_TASK ITEM_. Beginning with the line that contains "nor (d9, d5, d6);" and ending with the last line of the records, write out each line exactly and omit the pictures.

Segment Open

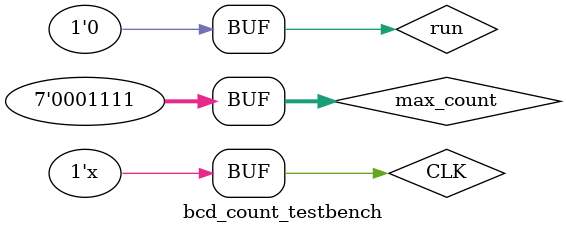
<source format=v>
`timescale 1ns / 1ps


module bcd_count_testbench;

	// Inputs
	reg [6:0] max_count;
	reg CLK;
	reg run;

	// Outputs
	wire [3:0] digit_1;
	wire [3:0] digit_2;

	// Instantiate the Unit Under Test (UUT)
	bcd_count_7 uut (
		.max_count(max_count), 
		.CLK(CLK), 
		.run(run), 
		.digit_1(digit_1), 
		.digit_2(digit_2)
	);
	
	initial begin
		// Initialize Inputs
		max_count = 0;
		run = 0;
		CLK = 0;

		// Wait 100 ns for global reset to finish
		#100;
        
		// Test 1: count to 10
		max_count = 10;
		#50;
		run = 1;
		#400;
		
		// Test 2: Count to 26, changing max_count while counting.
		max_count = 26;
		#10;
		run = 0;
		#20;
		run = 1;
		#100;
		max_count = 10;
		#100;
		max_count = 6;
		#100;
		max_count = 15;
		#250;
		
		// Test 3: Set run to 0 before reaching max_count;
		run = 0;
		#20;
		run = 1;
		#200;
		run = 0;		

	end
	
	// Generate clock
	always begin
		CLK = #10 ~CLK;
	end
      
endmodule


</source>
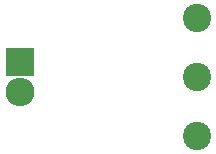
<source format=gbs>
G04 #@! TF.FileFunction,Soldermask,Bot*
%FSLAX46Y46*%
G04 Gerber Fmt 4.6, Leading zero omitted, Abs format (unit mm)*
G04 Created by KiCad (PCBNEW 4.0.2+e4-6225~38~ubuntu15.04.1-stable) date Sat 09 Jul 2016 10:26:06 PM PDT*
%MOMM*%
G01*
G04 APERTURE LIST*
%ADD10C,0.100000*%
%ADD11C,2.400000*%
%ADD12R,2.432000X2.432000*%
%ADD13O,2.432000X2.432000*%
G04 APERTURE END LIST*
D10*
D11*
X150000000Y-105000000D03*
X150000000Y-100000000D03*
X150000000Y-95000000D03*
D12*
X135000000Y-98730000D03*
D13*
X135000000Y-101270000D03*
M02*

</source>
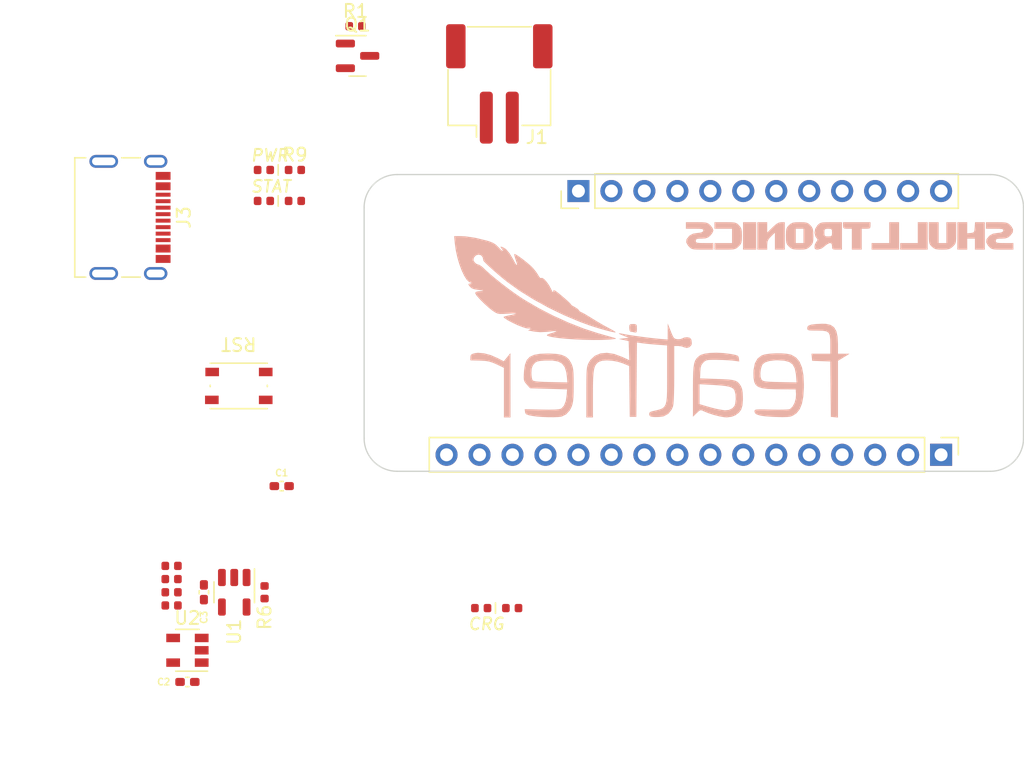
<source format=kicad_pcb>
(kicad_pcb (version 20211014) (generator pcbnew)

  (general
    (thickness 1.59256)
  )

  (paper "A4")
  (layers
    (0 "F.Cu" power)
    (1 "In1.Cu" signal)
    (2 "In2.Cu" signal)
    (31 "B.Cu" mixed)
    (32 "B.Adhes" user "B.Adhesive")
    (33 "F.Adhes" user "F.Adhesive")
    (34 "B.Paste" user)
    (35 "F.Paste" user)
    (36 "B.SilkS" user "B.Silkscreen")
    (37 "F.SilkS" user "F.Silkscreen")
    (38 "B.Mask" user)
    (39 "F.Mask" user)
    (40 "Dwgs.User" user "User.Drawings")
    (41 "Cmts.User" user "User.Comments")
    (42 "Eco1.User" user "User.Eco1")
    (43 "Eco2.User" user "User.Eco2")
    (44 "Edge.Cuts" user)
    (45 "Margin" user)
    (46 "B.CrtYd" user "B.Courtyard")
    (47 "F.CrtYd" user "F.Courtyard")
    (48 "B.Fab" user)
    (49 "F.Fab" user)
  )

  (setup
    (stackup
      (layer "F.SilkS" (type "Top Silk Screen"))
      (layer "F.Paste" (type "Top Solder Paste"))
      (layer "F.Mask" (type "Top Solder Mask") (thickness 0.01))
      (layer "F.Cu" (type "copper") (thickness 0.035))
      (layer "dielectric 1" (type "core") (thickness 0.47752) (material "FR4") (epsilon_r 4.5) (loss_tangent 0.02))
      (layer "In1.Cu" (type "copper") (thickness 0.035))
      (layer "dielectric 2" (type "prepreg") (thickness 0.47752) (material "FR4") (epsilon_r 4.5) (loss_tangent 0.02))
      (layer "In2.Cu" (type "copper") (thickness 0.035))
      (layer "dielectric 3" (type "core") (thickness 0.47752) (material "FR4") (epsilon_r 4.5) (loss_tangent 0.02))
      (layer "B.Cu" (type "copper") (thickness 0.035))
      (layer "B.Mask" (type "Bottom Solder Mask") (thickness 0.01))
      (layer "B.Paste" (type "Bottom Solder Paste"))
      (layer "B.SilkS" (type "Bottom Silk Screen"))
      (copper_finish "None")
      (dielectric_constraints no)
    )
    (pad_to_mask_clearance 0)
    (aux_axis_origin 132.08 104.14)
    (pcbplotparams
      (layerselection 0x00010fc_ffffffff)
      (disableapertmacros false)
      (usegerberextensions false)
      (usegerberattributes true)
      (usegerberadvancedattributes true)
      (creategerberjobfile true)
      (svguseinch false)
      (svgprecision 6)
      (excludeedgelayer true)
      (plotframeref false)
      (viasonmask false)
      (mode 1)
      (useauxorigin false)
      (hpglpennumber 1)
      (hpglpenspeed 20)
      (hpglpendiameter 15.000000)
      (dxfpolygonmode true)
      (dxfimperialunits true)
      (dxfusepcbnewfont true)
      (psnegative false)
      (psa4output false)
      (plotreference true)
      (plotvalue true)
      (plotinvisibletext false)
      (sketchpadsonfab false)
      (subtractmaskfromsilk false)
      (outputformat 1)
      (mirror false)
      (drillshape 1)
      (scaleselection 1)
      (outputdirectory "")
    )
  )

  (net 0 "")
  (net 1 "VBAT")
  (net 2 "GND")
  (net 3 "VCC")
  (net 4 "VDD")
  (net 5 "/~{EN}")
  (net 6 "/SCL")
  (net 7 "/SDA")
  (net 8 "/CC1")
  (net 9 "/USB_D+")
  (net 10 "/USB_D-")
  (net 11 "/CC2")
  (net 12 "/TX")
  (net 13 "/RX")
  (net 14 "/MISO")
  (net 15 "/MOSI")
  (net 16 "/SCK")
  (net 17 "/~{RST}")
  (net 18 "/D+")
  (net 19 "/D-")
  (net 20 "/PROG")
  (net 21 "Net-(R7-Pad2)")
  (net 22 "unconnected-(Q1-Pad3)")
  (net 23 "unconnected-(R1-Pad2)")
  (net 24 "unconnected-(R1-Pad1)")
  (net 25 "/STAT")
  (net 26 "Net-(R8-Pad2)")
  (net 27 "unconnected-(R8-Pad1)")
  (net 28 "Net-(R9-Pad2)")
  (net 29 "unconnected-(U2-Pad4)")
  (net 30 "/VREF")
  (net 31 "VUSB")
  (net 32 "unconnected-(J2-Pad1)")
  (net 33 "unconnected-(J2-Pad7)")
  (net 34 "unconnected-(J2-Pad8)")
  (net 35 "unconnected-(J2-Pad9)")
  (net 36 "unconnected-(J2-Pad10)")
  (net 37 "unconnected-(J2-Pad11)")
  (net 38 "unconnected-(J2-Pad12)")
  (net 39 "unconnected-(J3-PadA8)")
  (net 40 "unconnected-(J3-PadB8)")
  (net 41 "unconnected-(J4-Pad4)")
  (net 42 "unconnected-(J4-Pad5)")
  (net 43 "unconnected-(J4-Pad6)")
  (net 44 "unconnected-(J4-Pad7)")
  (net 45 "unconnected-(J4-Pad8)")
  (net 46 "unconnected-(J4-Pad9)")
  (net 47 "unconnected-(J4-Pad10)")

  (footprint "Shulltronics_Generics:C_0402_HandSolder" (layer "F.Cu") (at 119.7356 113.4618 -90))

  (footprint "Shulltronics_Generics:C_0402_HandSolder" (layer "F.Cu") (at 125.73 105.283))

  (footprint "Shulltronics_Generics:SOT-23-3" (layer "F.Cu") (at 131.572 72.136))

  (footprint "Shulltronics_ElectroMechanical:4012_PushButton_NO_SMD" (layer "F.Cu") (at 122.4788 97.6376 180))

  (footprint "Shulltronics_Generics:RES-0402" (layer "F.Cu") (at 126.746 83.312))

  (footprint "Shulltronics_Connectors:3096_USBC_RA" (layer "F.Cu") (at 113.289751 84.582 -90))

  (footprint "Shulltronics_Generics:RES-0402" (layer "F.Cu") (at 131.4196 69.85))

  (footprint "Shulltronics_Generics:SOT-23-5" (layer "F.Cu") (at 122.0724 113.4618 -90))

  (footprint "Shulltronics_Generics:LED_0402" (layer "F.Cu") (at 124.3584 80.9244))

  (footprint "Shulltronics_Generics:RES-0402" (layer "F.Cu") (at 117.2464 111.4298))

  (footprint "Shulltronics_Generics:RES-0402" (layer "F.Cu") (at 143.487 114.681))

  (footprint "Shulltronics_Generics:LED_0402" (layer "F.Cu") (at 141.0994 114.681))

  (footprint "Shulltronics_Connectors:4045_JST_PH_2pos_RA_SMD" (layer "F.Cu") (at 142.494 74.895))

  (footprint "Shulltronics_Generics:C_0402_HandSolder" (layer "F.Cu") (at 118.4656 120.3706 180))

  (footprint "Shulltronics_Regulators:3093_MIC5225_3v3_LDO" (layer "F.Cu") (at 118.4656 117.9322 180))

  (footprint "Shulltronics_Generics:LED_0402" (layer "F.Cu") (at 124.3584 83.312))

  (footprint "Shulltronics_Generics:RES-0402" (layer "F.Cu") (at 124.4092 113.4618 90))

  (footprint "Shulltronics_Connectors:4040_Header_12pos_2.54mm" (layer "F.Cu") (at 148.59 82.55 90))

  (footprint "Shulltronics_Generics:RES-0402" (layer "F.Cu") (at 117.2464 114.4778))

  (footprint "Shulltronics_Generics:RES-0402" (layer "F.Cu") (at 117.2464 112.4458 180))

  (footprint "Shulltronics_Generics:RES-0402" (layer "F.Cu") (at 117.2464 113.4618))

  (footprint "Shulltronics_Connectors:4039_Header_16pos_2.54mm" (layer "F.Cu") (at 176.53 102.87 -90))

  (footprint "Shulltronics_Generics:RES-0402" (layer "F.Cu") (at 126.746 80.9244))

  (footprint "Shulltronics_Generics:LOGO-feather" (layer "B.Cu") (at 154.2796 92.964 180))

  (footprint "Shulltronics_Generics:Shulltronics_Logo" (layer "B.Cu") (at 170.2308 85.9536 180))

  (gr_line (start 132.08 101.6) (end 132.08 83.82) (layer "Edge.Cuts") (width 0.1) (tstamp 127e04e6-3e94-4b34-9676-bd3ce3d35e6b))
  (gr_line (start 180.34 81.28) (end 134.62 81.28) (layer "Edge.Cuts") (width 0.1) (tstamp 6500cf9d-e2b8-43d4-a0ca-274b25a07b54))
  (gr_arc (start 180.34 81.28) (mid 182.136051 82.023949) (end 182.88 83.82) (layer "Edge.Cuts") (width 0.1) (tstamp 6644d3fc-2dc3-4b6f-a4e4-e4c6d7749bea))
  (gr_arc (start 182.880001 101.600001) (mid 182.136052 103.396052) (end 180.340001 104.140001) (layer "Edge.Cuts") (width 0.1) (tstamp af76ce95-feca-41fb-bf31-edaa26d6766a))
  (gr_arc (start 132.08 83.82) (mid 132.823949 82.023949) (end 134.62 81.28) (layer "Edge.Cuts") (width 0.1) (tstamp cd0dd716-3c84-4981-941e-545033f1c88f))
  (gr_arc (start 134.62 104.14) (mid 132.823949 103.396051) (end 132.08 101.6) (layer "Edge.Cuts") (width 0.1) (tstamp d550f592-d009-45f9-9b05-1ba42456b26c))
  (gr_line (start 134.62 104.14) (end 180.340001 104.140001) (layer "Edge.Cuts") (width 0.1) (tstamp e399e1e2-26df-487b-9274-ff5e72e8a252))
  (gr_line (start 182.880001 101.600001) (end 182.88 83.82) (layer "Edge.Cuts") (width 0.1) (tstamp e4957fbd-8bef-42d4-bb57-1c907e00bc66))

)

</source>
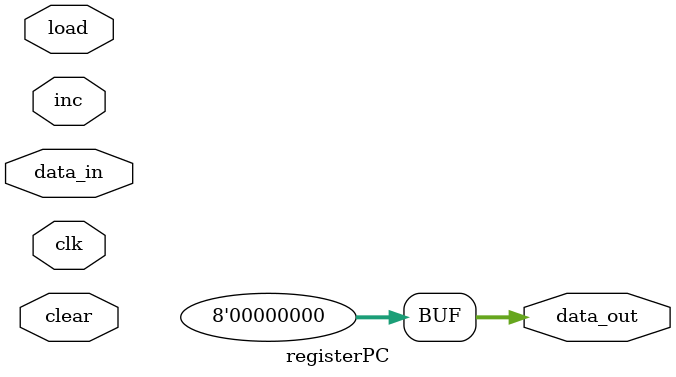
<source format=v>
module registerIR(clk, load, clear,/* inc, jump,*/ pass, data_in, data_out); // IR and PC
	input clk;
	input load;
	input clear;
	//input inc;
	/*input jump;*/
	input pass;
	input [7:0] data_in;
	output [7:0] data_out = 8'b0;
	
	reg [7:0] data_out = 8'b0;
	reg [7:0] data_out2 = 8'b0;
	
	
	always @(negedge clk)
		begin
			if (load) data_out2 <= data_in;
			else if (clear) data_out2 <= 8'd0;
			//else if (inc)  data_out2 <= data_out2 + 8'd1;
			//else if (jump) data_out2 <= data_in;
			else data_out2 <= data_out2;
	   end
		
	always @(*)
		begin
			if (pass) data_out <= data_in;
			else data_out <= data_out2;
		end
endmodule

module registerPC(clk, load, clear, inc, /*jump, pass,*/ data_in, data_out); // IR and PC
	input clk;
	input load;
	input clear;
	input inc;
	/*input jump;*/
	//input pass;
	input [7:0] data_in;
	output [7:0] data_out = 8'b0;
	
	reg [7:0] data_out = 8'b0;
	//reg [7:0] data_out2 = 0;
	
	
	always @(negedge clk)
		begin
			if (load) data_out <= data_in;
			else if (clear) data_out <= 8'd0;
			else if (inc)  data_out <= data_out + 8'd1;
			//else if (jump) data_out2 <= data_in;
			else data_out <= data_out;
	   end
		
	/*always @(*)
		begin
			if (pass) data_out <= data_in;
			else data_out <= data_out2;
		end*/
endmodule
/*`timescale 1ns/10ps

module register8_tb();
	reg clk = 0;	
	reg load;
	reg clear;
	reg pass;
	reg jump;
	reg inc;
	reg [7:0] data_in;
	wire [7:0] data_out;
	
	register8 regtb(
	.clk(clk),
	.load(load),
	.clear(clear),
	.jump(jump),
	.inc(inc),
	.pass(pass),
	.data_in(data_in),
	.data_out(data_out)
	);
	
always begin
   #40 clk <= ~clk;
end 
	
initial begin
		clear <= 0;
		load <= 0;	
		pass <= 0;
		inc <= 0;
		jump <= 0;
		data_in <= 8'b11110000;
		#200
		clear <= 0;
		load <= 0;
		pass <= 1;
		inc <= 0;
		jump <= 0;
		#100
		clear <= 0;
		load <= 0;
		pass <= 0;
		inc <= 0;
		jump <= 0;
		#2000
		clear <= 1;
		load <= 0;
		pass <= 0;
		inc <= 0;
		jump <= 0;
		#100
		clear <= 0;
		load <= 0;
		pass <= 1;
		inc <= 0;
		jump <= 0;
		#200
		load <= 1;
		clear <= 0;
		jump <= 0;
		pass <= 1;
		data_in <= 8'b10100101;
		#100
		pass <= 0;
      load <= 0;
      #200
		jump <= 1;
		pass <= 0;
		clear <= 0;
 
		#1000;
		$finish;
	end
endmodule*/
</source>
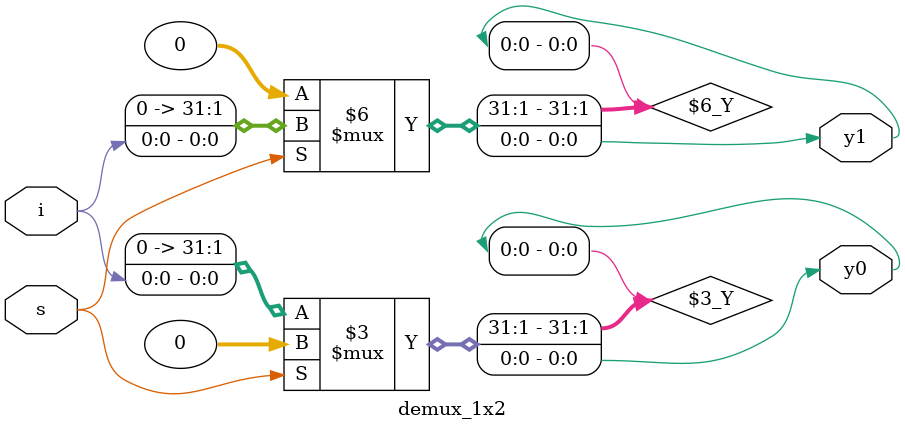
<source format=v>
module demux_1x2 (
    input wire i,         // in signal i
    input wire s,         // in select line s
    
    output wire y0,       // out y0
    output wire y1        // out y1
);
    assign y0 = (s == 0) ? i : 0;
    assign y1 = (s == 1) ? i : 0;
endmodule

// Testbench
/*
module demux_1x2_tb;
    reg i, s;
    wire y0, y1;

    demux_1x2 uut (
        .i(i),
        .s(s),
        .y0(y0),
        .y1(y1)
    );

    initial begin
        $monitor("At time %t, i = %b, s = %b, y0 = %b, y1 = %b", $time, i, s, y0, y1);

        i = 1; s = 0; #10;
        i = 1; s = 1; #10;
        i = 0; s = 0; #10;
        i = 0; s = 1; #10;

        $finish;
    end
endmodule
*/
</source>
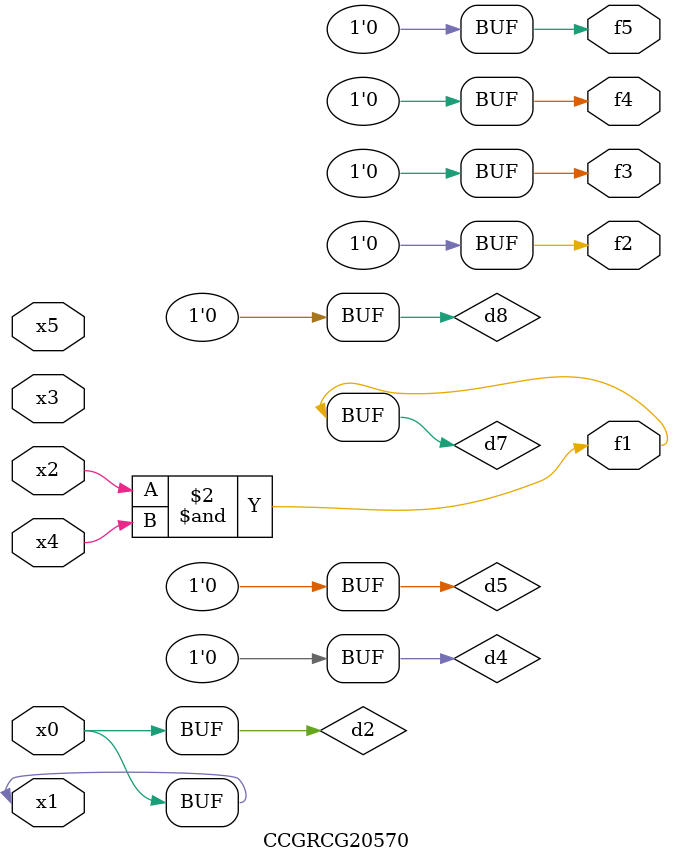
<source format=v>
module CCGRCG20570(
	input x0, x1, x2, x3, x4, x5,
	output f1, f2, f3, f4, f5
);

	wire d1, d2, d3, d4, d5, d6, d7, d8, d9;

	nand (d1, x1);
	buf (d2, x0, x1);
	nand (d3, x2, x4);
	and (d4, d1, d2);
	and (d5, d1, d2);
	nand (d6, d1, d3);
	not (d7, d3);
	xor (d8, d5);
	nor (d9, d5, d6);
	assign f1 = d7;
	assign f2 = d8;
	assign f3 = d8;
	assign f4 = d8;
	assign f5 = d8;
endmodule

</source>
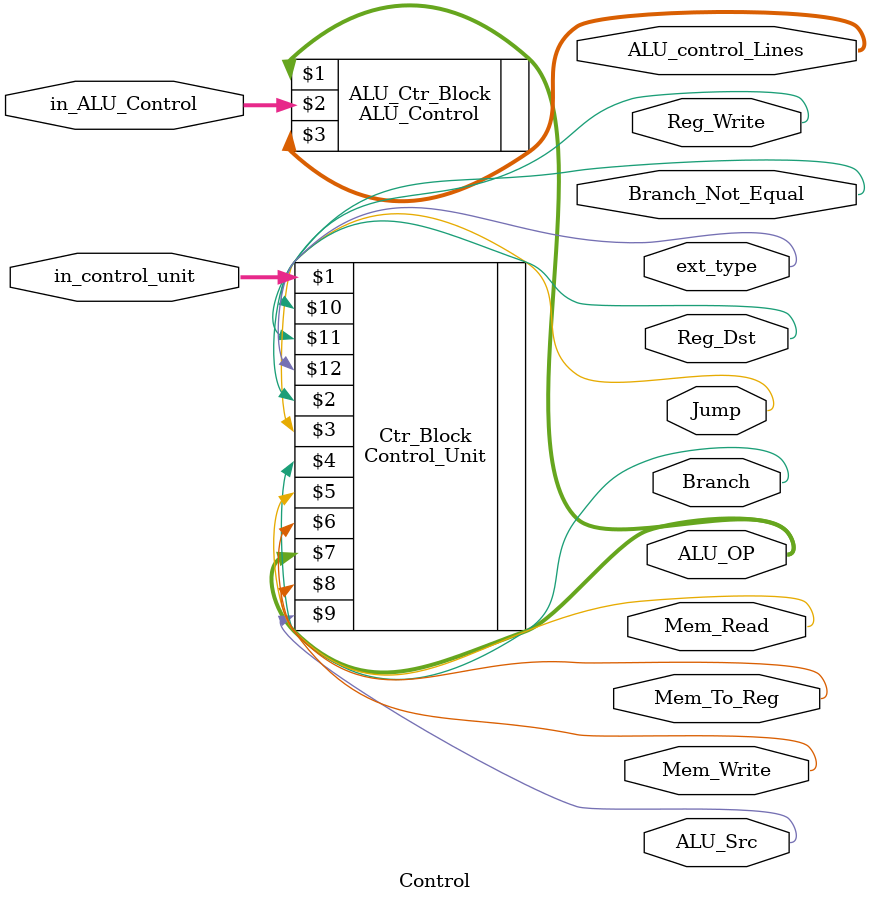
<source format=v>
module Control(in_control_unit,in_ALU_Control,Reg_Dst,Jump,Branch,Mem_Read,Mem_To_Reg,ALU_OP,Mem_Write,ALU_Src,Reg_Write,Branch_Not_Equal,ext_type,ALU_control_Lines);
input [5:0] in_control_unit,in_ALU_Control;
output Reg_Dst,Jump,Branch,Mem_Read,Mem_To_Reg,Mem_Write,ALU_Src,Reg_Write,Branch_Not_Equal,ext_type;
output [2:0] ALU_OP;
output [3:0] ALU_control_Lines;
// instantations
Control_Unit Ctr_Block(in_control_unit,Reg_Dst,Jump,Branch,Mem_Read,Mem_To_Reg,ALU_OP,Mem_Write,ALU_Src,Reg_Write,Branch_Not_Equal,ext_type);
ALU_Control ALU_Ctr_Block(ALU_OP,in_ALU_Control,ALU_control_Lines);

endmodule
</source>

Segment Closed

_RESPONSE FOR THIS EXERCISE_.
	nor (d9, d5, d6);
	assign f1 = d7;
	assign f2 = d8;
	assign f3 = d8;
	assign f4 = d8;
	assign f5 = d8;
endmodule

</source>
<source format=v>
module Control(in_control_unit,in_ALU_Control,Reg_Dst,Jump,Branch,Mem_Read,Mem_To_Reg,ALU_OP,Mem_Write,ALU_Src,Reg_Write,Branch_Not_Equal,ext_type,ALU_control_Lines);
input [5:0] in_control_unit,in_ALU_Control;
output Reg_Dst,Jump,Branch,Mem_Read,Mem_To_Reg,Mem_Write,ALU_Src,Reg_Write,Branch_Not_Equal,ext_type;
output [2:0] ALU_OP;
output [3:0] ALU_control_Lines;
// instantations
Control_Unit Ctr_Block(in_control_unit,Reg_Dst,Jump,Branch,Mem_Read,Mem_To_Reg,ALU_OP,Mem_Write,ALU_Src,Reg_Write,Branch_Not_Equal,ext_type);
ALU_Control ALU_Ctr_Block(ALU_OP,in_ALU_Control,ALU_control_Lines);

endmodule
</source>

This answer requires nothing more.